Records supplied –
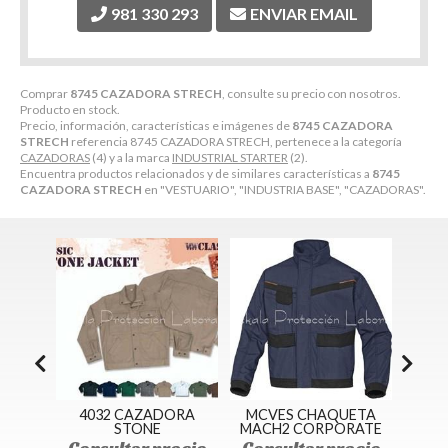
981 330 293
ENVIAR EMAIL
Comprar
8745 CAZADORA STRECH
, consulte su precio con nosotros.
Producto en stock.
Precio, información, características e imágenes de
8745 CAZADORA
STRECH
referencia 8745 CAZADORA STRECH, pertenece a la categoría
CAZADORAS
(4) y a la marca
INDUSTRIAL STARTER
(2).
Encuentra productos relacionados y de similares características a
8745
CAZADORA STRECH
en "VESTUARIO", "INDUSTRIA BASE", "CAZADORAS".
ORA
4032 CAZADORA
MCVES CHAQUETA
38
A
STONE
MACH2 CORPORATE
...
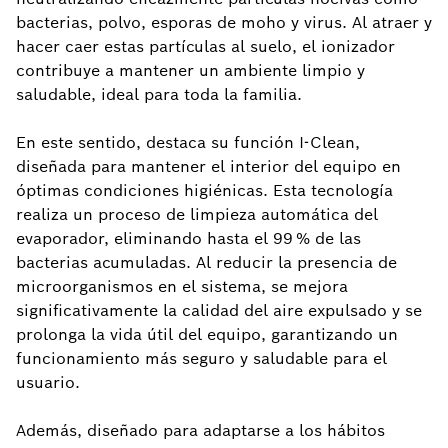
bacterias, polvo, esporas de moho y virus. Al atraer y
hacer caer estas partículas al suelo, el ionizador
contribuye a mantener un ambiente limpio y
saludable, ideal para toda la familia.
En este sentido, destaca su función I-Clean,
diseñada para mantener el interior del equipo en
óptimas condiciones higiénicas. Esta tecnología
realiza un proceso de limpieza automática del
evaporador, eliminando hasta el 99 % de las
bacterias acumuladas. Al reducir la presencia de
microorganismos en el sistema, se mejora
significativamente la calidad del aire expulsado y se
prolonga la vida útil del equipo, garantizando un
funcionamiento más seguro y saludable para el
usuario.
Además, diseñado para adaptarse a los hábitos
---
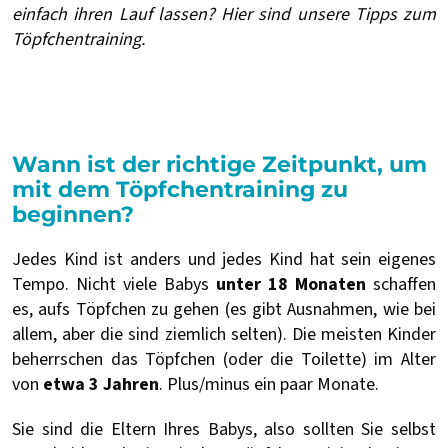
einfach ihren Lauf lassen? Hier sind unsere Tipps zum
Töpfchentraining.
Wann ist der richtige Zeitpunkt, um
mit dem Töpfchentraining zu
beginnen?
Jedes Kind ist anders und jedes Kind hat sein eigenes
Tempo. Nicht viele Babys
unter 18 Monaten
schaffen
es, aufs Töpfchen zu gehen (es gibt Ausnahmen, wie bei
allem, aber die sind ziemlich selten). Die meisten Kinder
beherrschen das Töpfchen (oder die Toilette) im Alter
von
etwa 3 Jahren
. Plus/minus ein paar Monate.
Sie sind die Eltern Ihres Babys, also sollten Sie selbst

Activity –
Give again exactly, and only, the lines above starting at the one with "981 330 293" and ending at the one with "MACH2 CORPORATE".

Answer to this exercise –
981 330 293
ENVIAR EMAIL
Comprar
8745 CAZADORA STRECH
, consulte su precio con nosotros.
Producto en stock.
Precio, información, características e imágenes de
8745 CAZADORA
STRECH
referencia 8745 CAZADORA STRECH, pertenece a la categoría
CAZADORAS
(4) y a la marca
INDUSTRIAL STARTER
(2).
Encuentra productos relacionados y de similares características a
8745
CAZADORA STRECH
en "VESTUARIO", "INDUSTRIA BASE", "CAZADORAS".
ORA
4032 CAZADORA
MCVES CHAQUETA
38
A
STONE
MACH2 CORPORATE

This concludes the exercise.